Per Pontedera la rinascita e il successo della Piaggio nel secondo dopoguerra furono un'autentica manna, che dette lavoro e garanti' stipendi dignitosi ad alcune migliaia di famiglie, consentendo loro (soprattutto se anche la moglie lavorava) di traghettare da una vita di "miseria e comunque di povertà" ad una vita dignitosa, che poteva includere anche quattro settimane di ferie all'anno, da trascorrere coi figli in qualche località balneare della costa e poi di comprarsi una utilitaria e pagare il mutuo per un piccolo appartamento, magari in cooperativa. Un balzo enorme rispetto a tutte le generazioni precedenti. Enorme.
Per Pontedera e la Valdera fu una manna, perchè gli stipendi dei dipendenti dello stabilimento Piaggio sostennero anche gran parte delle attività economiche e commerciali del territorio, raggiungendo le tasche di molti che vivevano qui.
Per contro va detto che ciò avvenne mentre tanti pontederesi di sinistra negli anni '40 e '50 sognavano la pianificazione sovietica e negli stabilimenti di Enrico Piaggio vedevano un luogo per lo più infernale e semmai una palestra politica dove irrobustire il loro antagonismo e provare a costruire una società anticapitalistica, che allora sembrava il sole dell'avvenire.
E siccome i pontederesi di sinistra costituivano la maggioranza degli elettori del comune, Enrico Piaggio rimase per loro solo "il padrone", "il capitalista", "il fascista" e la città, che orgogliosamente e politicamente non voleva considerarsi "Piaggiopoli", non trovò mai il modo di relazionarsi in maniera adeguata con uno degli uomini a cui pure doveva buona parte della sua fortuna e della sua sorte. Un uomo certamente non facile, l'opposto ad esempio di un imprenditore dal volto umano come Adriano Olivetti.

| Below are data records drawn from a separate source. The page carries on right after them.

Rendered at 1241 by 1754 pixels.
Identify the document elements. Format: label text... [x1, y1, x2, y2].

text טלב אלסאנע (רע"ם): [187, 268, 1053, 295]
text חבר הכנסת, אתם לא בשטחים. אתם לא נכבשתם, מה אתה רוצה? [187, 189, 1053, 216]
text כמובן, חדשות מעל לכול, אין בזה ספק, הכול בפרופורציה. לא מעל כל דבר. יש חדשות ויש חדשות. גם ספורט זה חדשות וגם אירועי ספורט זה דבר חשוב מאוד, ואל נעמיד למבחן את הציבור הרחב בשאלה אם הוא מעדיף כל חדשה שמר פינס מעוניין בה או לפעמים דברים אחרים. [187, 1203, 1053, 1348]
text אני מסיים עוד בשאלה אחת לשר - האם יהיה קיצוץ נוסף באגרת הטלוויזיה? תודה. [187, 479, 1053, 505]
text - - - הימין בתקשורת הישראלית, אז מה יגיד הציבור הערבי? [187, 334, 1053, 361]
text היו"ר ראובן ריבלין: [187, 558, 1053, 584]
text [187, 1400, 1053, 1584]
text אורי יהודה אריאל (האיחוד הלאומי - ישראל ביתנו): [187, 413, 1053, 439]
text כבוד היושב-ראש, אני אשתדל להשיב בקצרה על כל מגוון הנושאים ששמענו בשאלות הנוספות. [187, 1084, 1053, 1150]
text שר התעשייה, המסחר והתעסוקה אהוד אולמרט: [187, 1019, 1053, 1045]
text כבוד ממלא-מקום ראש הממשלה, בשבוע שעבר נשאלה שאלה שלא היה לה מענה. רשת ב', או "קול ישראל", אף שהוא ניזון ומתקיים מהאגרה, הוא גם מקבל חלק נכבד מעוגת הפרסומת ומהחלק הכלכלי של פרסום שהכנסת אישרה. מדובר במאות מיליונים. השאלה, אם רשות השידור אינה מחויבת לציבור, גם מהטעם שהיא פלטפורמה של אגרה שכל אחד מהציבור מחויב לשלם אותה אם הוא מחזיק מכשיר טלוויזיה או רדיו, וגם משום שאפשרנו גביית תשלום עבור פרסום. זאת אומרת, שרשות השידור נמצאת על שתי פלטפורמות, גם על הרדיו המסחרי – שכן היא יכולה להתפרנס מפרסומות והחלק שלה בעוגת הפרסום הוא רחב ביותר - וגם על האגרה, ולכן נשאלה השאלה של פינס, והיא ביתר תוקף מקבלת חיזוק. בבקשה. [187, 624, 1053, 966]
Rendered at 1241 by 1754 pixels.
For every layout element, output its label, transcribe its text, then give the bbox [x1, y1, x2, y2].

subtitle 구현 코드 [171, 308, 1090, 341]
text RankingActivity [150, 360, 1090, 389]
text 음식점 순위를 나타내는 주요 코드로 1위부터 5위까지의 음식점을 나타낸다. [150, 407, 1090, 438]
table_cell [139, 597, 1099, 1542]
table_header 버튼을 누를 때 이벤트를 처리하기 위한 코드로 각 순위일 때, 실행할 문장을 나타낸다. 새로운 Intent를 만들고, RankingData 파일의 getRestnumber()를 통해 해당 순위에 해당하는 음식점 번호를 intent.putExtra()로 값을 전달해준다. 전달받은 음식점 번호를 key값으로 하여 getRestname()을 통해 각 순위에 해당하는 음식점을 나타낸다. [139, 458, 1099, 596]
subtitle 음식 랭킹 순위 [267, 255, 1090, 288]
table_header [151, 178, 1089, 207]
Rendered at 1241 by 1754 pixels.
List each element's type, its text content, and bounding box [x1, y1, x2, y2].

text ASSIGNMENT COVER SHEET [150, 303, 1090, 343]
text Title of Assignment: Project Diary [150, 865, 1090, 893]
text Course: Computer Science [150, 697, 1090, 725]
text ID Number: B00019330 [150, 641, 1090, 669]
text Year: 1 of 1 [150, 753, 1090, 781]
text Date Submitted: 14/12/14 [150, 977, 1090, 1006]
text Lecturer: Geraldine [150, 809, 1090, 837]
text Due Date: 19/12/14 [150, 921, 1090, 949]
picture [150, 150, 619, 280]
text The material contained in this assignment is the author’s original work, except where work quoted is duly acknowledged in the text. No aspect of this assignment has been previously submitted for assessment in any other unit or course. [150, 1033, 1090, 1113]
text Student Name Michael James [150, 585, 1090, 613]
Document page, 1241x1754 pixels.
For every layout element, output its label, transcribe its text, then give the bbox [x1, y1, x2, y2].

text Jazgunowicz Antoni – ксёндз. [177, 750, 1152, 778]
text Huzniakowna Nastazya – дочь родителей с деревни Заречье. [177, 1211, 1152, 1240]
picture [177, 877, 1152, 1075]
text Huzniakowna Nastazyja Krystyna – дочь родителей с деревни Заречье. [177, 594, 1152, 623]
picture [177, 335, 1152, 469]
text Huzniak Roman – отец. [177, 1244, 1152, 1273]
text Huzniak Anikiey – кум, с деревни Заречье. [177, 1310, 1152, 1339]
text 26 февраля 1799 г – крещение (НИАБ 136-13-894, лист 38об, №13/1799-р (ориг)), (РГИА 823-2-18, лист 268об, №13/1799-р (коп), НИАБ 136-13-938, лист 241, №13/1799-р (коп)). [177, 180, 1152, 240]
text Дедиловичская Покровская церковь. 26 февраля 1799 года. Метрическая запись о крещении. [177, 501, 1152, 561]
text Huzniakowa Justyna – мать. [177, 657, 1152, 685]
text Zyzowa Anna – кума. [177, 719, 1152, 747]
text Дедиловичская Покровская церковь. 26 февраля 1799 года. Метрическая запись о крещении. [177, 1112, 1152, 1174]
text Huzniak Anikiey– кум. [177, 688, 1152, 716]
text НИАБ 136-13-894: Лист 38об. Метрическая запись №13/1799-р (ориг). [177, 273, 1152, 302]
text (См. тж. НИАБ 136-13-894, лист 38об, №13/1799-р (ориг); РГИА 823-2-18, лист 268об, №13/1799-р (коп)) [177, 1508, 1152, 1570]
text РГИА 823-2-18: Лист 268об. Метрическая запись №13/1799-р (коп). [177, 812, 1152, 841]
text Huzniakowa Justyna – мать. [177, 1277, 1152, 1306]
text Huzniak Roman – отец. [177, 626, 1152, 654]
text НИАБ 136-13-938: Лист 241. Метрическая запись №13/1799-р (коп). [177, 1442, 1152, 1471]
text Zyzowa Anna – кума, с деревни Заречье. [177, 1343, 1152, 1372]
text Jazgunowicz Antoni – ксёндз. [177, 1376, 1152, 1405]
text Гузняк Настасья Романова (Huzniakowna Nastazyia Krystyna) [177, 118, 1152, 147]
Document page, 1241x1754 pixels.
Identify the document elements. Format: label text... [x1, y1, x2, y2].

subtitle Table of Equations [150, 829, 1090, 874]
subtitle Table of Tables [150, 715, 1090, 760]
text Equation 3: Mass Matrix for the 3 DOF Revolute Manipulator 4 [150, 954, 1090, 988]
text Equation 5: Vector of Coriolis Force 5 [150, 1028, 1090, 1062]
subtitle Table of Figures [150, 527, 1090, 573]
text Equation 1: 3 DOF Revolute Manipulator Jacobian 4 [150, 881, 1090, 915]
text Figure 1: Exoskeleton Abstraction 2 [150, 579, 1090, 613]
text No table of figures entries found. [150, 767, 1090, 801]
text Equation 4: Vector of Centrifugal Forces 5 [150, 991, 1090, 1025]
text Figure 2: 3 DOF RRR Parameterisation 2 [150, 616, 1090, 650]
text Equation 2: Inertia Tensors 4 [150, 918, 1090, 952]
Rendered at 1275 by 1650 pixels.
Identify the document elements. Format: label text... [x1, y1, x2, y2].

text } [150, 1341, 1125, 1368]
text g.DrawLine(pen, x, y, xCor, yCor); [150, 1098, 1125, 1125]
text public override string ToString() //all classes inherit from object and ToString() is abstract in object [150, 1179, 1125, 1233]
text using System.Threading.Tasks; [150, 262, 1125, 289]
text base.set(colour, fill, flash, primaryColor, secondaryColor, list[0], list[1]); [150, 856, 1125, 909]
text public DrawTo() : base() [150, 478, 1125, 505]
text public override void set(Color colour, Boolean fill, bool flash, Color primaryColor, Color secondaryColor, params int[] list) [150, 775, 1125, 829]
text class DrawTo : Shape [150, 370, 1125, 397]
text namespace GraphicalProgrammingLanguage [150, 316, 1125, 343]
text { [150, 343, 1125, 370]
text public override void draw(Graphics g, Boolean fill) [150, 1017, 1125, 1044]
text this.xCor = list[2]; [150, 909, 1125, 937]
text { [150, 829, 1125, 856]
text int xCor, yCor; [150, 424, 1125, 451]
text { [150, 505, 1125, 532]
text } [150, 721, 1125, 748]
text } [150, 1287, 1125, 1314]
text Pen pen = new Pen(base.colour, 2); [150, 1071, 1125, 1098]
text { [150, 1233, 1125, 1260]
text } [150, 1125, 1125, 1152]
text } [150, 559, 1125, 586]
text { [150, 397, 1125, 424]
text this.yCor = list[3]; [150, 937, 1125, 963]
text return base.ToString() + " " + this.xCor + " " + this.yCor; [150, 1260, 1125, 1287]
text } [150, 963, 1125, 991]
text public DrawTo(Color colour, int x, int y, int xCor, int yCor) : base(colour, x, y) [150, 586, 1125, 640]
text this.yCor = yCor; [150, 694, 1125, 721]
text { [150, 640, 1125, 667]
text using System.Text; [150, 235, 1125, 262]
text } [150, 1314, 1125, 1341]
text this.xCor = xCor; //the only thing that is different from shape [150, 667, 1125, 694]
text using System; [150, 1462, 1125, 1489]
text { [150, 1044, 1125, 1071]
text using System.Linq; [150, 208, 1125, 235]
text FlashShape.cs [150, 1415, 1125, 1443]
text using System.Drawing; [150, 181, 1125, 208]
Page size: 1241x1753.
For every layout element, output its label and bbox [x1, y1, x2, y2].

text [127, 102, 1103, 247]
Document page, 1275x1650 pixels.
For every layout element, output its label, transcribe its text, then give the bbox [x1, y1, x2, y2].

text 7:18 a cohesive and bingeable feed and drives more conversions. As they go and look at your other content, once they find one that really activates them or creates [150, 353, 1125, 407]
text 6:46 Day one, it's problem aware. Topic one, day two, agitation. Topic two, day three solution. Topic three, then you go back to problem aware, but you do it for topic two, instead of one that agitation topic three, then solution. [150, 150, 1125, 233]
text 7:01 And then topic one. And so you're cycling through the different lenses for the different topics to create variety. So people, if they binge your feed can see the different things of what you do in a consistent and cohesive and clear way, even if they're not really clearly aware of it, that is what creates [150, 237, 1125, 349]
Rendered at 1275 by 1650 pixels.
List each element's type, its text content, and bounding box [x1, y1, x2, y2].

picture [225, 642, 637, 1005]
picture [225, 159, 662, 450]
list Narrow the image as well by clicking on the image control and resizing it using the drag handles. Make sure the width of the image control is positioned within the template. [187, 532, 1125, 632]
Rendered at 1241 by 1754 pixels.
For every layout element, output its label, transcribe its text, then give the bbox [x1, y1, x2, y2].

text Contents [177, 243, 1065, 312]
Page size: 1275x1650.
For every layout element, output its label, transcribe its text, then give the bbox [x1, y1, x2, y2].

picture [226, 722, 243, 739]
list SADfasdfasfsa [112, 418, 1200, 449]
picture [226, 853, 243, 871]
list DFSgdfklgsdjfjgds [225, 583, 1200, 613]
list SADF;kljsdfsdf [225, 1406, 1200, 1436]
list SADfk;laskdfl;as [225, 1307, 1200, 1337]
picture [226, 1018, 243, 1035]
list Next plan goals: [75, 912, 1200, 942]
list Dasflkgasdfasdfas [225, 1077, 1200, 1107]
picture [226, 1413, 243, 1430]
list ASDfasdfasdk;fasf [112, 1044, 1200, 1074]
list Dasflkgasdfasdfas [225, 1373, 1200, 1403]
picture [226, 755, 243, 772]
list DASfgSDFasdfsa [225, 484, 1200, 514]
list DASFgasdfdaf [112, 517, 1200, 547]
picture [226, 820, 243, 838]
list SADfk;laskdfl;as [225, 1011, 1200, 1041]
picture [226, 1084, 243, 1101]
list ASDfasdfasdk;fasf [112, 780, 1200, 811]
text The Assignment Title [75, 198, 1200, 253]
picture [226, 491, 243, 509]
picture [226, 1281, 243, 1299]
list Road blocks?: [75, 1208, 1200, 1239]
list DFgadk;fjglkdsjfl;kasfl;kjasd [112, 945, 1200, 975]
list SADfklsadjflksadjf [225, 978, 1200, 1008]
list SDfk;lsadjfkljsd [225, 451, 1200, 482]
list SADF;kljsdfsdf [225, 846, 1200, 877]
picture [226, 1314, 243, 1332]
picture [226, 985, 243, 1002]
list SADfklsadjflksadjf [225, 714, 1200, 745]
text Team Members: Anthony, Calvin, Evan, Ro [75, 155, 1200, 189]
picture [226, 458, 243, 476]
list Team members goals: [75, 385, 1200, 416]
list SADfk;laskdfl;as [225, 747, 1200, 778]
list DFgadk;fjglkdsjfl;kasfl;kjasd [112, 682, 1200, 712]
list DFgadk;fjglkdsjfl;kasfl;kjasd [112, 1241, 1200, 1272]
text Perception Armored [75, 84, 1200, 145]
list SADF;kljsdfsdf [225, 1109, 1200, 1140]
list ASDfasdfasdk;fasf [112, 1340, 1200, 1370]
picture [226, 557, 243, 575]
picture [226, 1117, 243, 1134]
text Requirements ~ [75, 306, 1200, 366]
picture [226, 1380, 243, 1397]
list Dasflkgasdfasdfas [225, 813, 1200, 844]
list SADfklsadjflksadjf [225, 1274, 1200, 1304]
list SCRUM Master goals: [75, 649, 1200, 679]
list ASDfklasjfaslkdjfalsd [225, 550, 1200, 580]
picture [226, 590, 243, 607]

Poi, il 16 ottobre 1965 di 52 anni fa, Enrico Piaggio morì. Improvvisamente. Il suo posto fu preso da Umberto Agnelli e dopo di lui, fino agli anni '90, da altri rappresentanti o da altri membri della famiglia Agnelli (come Giovannino). Ma nè gli Agnelli, nè chi acquistò la società dopo di loro, se si esclude le breve eccezionale parentesi di Giovannino Agnelli, trovò il modo di definire rapporti di reciproco riconoscimento e di fiducia con la città e con i suoi amministratori. Nè la città e le sue elite politiche ed amministrative riuscirono a riflettere sulla storia recente di Pontedera, con capacità alte e con profonda comprensione degli accadimenti, nel rispetto dei reciproci compiti e vincoli. Ma non parlo di memorie retoricamente condivise. La lotta sociale esiste e i conflitti di classe e lo scontro tra interessi diversi pure. Mi riferisco al riconoscimento dei rispettivi ruoli e dei meriti. Meriti veri. Di chi sta in piedi nelle tempeste del mercato mondiale. Con azioni ed effetti misurabili. Nel caso di Enrico Piaggio, eccezionali.
Invece per ragioni squisatamente ideologiche, per sentimenti che affondano le radici in visioni distorte della realtà e del mondo, la città di Pontedera, pur dovendogli moltissimo, ad Enrico Piaggio non ha riconosciuto quasi nulla. E perfino parlare del ruolo di Enrico Piaggio nella rinascita di Pontedera resta in città un mezzo tabù.
Eppure chiunque cerchi di pensare a qualche personaggio le cui scelte e le cui risorse personali abbiano avuto un ruolo decisivo e positivo non solo sulla storia e sullo sviluppo della città, ma su migliaia e migliaia di suoi cittadini e su decine di imprese locali (con un impatto che si è propagato su un lungo arco di anni), chiunque pensi alle dinamiche di questa città e alla sua fama nel mondo, sì, proprio nel mondo, non può che pensare ad Enrico Piaggio ed alle decisioni drammatiche e lungimiranti assunte da questo coriaceo imprenditore genovese, morto ciquantadue anni fa.